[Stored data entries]
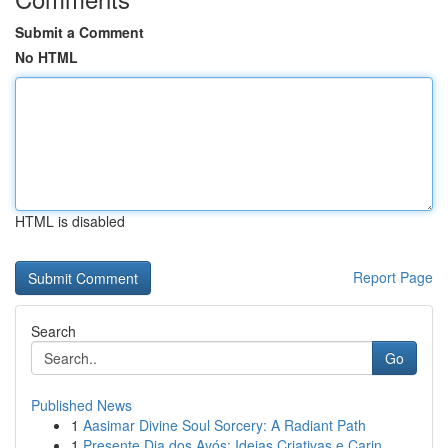
Submit a Comment
No HTML
HTML is disabled
Report Page
Search
Go
Published News
1
Aasimar Divine Soul Sorcery: A Radiant Path
1
Presente Dia dos Avós: Ideias Criativas e Carin...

Problem to work on: Every record should be duplicated exactly, though any picture in it must be left out.

Solved exercise:
Submit a Comment
No HTML
HTML is disabled
Report Page
Search
Go
Published News
1
Aasimar Divine Soul Sorcery: A Radiant Path
1
Presente Dia dos Avós: Ideias Criativas e Carin...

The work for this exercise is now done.